I remember when I first got married and my husband would tell me a story of some problem that he’d had to deal with at work. He would be very angry and would be speaking in a very forceful way while telling me the story. Fortunately I was aware of how this kind of talk affected me, so I told him that I was not the reason for his anger, and that he needed to adjust his tone. His anger at the situation was bleeding onto me, and making me feel like I was part of the problem, that he was angry with me, personally.

But a child can’t do this. A child doesn’t have this sense of perspective. For a parent to speak in a sharp manner all the time to their child is abusive. It is cruel and thoughtless. It is not the child’s fault that they were born and that your days of partying are over. It is not the child’s fault that you were raised in a similar manner.

It is a huge responsibility to be a parent, and sadly there are no classes for it. Somehow our society thinks that just because you have had a child you automatically know how to be a parent. This is simply not true. But we just don’t have a mechanism in place to teach people how to be good parents. We seem to leave it to chance and hope everything works out.

I see parents being abusive to their children all the time where I work, and some are worse than others. You can see that the light is gone from the children’s eyes. Every time certain families come in we brace ourselves for another round of screaming and tears. What can be done? I’ve asked a friend who is a therapist and one who is a schoolteacher. Both say you can’t do anything. That you can’t get involved.
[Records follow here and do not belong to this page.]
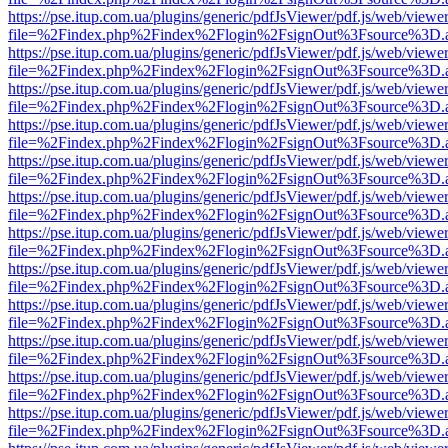
https://pse.itup.com.ua/plugins/generic/pdfJsViewer/pdf.js/web/viewe
file=%2Findex.php%2Findex%2Flogin%2FsignOut%3Fsource%3D.ame
https://pse.itup.com.ua/plugins/generic/pdfJsViewer/pdf.js/web/viewe
file=%2Findex.php%2Findex%2Flogin%2FsignOut%3Fsource%3D.ame
https://pse.itup.com.ua/plugins/generic/pdfJsViewer/pdf.js/web/viewe
file=%2Findex.php%2Findex%2Flogin%2FsignOut%3Fsource%3D.ame
https://pse.itup.com.ua/plugins/generic/pdfJsViewer/pdf.js/web/viewe
file=%2Findex.php%2Findex%2Flogin%2FsignOut%3Fsource%3D.ame
https://pse.itup.com.ua/plugins/generic/pdfJsViewer/pdf.js/web/viewe
file=%2Findex.php%2Findex%2Flogin%2FsignOut%3Fsource%3D.ame
https://pse.itup.com.ua/plugins/generic/pdfJsViewer/pdf.js/web/viewe
file=%2Findex.php%2Findex%2Flogin%2FsignOut%3Fsource%3D.ame
https://pse.itup.com.ua/plugins/generic/pdfJsViewer/pdf.js/web/viewe
file=%2Findex.php%2Findex%2Flogin%2FsignOut%3Fsource%3D.ame
https://pse.itup.com.ua/plugins/generic/pdfJsViewer/pdf.js/web/viewe
file=%2Findex.php%2Findex%2Flogin%2FsignOut%3Fsource%3D.ame
https://pse.itup.com.ua/plugins/generic/pdfJsViewer/pdf.js/web/viewe
file=%2Findex.php%2Findex%2Flogin%2FsignOut%3Fsource%3D.ame
https://pse.itup.com.ua/plugins/generic/pdfJsViewer/pdf.js/web/viewe
file=%2Findex.php%2Findex%2Flogin%2FsignOut%3Fsource%3D.ame
https://pse.itup.com.ua/plugins/generic/pdfJsViewer/pdf.js/web/viewe
file=%2Findex.php%2Findex%2Flogin%2FsignOut%3Fsource%3D.ame
https://pse.itup.com.ua/plugins/generic/pdfJsViewer/pdf.js/web/viewe
file=%2Findex.php%2Findex%2Flogin%2FsignOut%3Fsource%3D.ame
Both say that perhaps somebody else will catch it and do something. But what if that somebody else is thinking the same thing – that somebody else will do something?

So what do we do, wait until the child is totally broken and ends up killing someone? And then we’ll all say, “That was sure some strange family. I thought something was wrong with them. I wonder why nobody did anything.”

I’m writing this because I hope that it speaks to a parent who may recognize herself or himself in this. I hope that this parent realizes that it is normal to feel frustrated and overwhelmed, but not OK to push that on to a child. I hope that this parent admits that she or he needs help and asks for it from someone they trust – a therapist, a minister, a friend.

Asking for help isn’t a sign of weakness. NOT asking is a sign of weakness. Trying to do it all on your own hasn’t worked.